Correspondance de Voltaire/1771/Lettre 8391

Correspondance de Voltaire/1771
Correspondance : année 1771GarnierŒuvres complètes de Voltaire, tome 47 (p. 531-532).
8391. — À M. THIERIOT.
À Ferney, 20 octobre.

J’ai bien vu, mon ancien ami, que vos sentiments pour moi ne sont point affaiblis, puisque vous m’avez envoyé M. Bacon. C’est un homme qui pense comme il faut, et qui me paraît avoir autant de goût que de simplicité. Il serait à souhaiter que tous les procureurs généraux eussent été aussi humains et aussi honnêtes que leur subtitut.

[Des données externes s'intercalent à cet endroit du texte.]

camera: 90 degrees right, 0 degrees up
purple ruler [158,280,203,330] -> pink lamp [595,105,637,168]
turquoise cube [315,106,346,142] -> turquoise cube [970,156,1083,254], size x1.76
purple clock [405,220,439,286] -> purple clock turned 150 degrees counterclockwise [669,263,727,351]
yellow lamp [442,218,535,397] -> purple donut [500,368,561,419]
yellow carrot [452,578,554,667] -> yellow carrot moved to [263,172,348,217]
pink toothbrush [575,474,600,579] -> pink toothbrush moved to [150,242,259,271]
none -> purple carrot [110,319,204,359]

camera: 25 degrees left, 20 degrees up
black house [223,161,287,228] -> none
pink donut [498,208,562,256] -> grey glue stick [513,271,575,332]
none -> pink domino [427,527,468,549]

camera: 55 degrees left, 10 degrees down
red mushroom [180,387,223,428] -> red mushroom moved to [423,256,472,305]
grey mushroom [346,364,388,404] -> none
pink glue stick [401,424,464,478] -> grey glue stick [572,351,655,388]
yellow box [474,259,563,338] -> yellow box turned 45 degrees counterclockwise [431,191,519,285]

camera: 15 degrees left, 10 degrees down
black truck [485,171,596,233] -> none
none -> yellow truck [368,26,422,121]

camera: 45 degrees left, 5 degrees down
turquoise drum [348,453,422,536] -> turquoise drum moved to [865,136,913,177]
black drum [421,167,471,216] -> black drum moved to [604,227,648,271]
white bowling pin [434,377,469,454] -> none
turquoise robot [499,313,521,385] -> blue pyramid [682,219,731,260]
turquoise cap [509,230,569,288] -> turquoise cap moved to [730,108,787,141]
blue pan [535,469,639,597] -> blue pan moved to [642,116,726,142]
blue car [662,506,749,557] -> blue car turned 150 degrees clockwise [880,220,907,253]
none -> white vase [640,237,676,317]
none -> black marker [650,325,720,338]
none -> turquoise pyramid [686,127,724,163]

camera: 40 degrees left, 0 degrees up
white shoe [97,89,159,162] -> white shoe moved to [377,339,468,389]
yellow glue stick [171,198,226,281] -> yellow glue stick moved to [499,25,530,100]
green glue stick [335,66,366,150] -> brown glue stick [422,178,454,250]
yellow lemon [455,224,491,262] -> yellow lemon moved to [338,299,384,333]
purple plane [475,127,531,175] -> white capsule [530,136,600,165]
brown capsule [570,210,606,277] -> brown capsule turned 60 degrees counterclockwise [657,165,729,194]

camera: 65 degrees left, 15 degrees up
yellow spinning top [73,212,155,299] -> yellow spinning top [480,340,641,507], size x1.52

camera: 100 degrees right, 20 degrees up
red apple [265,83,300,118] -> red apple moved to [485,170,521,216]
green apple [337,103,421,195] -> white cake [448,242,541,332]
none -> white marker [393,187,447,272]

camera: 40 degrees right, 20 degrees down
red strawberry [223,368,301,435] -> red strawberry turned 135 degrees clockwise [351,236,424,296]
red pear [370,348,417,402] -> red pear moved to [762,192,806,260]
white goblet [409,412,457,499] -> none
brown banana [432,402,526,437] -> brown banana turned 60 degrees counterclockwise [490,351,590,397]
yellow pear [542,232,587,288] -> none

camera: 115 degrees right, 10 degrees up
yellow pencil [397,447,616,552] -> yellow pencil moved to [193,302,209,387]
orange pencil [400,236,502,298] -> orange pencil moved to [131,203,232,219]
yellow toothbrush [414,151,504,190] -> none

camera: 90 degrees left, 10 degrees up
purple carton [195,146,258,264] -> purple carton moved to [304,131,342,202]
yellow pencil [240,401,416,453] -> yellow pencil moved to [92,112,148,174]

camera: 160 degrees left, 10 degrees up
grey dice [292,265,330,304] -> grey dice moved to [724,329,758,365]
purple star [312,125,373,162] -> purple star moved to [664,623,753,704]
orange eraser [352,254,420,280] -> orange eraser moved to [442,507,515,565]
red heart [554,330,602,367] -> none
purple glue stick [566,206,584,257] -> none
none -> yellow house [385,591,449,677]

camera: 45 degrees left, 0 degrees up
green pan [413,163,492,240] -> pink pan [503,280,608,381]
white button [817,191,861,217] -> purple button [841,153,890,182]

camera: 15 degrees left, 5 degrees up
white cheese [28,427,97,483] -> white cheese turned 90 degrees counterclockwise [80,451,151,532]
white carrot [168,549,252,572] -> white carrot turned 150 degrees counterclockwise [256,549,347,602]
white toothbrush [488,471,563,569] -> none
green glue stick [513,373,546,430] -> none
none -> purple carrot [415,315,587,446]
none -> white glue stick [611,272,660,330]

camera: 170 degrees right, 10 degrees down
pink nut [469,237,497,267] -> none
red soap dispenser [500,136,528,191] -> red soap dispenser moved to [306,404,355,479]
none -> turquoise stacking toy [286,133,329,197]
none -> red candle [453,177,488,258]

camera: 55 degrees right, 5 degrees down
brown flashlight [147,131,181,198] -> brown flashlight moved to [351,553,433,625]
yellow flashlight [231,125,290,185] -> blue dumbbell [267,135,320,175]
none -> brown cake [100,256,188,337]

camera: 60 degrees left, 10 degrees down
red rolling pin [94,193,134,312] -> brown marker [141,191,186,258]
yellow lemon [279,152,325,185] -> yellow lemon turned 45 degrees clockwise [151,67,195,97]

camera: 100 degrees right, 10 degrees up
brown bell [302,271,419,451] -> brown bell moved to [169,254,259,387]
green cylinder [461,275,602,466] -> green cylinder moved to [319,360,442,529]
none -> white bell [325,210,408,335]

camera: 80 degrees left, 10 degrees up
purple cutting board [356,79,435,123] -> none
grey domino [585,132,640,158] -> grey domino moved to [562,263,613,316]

Il m’apprend que vous avez encore changé de logement, et que vous êtes dans une situation assez agréable. Vivez et jouissez. Vous approchez de la soixante-dixième, et moi de la soixante-dix-huitième. Voilà le temps de songer bien sérieusement à la conservation du reste de son être, de se prescrire un bon régime, et de se faire des plaisirs faciles qui ne laissent après eux aucune peine. Je tâche d’en user ainsi. J’aurais voulu partager cette petite philosophie avec vous, mais ma destinée veut que je meure à Ferney. J’y ai établi une colonie d’artistes, qui a besoin de ma présence. C’est une grande consolation que de rendre ses derniers jours utiles, et ce plaisir tient lieu de tous les plaisirs.

Adieu ; portez-vous bien, et conservez-moi une amitié dont je sens le charme aussi vivement que si je n’avais que trente ans.